Sub-subject: Mohammad Abdul Mannan (Islamic Bank of Bangladesh). Syllabus:
- The Bangladeshi Banker Muhammad Abdul Mannan
- The Islamic Bank of Bangladesh.
- Application of the principles of the Islamic economics and Sharia
principles in the Islamic Bank of Bangladesh.
Sample of the sub-subject: Mohammad Abdul Mannan
Sub-Subject Description: Mohammad Abdul Mannan (Bangladeshi businessperson).
Mohammad Abdul Mannan (1952, Narayanganj) is the General Director of the Islamic Bank of Bangladesh, the largest private Bank in Bangladesh and the first Bank in Southeast Asia
to apply the principles of Sharia and Islamic Economics. Before, he worked in various positions in the Bank.
- Mohammad Abdul Mannan has successfully introduced financial products based on Sharia as well as works on the positioning of the brand of the “Islamic Bank” in Bangladesh.
- Currently; he leads the Task Committee of Islamic Banks Consultative Forum.
Muhammad Abdul Mannan, suggests that there are seven stages in the formulation and development of the Islamic economics.
- He identifies three basic economic functions: consumption, production, and distribution, which are common to all systems.
- These universal functions are governed by a set of principles, which must be
consistent with the Sharia (e.g., moderation in consumption)
- Based on the preceding it is necessary to define a theory that can
synthesise all the economic variables under Islamic values. This theory is dynamic; it can be modified over time.
- Once defined the theory; it is necessary to set a range of
goods and services necessary to achieve individual or group goals of society.

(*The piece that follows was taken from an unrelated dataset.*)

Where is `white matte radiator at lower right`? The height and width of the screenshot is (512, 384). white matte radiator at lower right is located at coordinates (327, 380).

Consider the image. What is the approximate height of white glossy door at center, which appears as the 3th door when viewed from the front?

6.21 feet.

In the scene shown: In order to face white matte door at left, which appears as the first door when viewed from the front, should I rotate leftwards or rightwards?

- At this stage, there is a need to implement policy measures (pricing policies, for example) taken in the previous step. It is necessary to have an institution that can adapt the theoretical knowledge to the measures required for the implementation of economic policy, based on the Sharia.
Muslim Businessperson Muhammad Abdul Mannan belongs to the Central Eurasian Economic Area of the Islamic Civilisation.